Increased QT and P-wave dispersion during attack-free period in pediatric patients with migraine attacks

TOSUN Ö. , Karatoprak E.

CARDIOLOGY IN THE YOUNG, vol.29, no.4, pp.488-491, 2019 (Journal Indexed in SCI) identifier identifier identifier

  • Publication Type: Article / Article
  • Volume: 29 Issue: 4
  • Publication Date: 2019
  • Doi Number: 10.1017/s1047951119000088
  • Title of Journal : CARDIOLOGY IN THE YOUNG
  • Page Numbers: pp.488-491


Introduction: Migraine is a common neurovascular disease characterised with recurrent attacks by pain-free periods. It has been suggested that both sympathetic and parasympathetic dysfunctions play a role in its pathophysiology. Aim: The aim of our study was to investigate the ECG changes during attack-free period in children with migraine, in terms of QTc interval, QTc, and P-wave dispersion to evaluate the autonomic nervous system disturbance.

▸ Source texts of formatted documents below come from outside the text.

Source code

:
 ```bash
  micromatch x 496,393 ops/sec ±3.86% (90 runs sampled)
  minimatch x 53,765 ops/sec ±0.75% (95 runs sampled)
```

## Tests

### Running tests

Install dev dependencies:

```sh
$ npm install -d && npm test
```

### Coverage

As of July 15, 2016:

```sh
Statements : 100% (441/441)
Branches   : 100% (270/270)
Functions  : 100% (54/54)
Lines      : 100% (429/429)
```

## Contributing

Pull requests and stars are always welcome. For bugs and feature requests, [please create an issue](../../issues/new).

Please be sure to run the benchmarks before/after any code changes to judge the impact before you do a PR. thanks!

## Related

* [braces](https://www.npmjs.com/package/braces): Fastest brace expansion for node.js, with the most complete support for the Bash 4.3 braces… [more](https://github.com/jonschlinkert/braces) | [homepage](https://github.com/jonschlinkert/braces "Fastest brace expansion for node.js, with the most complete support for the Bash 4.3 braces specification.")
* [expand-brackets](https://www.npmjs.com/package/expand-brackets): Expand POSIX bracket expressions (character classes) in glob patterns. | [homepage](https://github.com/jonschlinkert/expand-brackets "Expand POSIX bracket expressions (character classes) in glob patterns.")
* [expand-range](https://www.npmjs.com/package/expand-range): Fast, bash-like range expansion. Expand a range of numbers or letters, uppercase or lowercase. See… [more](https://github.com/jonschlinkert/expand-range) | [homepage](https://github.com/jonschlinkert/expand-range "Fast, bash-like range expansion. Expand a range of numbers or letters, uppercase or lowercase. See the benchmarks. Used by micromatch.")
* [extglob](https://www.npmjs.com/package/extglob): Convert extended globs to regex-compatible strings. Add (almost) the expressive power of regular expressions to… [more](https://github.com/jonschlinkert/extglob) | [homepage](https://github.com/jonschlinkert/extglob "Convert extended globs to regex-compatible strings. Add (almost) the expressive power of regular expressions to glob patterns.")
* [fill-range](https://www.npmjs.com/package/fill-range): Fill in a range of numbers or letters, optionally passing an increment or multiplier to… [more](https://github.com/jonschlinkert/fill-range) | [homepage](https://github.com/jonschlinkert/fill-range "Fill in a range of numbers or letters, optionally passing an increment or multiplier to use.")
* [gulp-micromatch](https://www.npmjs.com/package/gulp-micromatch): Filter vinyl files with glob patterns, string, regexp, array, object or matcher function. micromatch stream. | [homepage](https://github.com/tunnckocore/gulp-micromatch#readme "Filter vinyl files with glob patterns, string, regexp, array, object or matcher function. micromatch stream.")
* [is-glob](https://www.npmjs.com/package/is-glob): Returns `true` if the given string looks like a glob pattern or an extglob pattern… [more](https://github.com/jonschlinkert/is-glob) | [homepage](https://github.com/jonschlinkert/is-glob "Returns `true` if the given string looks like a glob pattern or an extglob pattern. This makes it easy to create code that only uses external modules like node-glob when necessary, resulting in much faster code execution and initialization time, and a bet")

Methods: Sixty children who were diagnosed with migraine were included as patient group and 50 healthy, age- and body mass index-matched children who were examined for innocent murmur were included as control group. The patients' routine ECG records were screened from the outpatient clinic files. The durations of P-wave, QT, and QTc intervals and dispersion values and heart rates (beats/minute) were compared between the patient and control groups. Results: P maximum and P dispersion were significantly higher, and P minimum was significantly lower in the migraine group compared with the control group. QT-QTc maximum and QT-QTc dispersion were significantly higher and QT-QTc minimum was significantly lower in the migraine group compared with the control group. Conclusion: According to our findings, although migraine patients were asymptomatic and no arrhythmia was detected in the surface ECG, sympathovagal balance in the sympathetic system, which may be disrupted in favour of the sympathetic system, should continue even in the attack-free period, and we should be careful in terms of serious arrhythmias that may develop in these patients.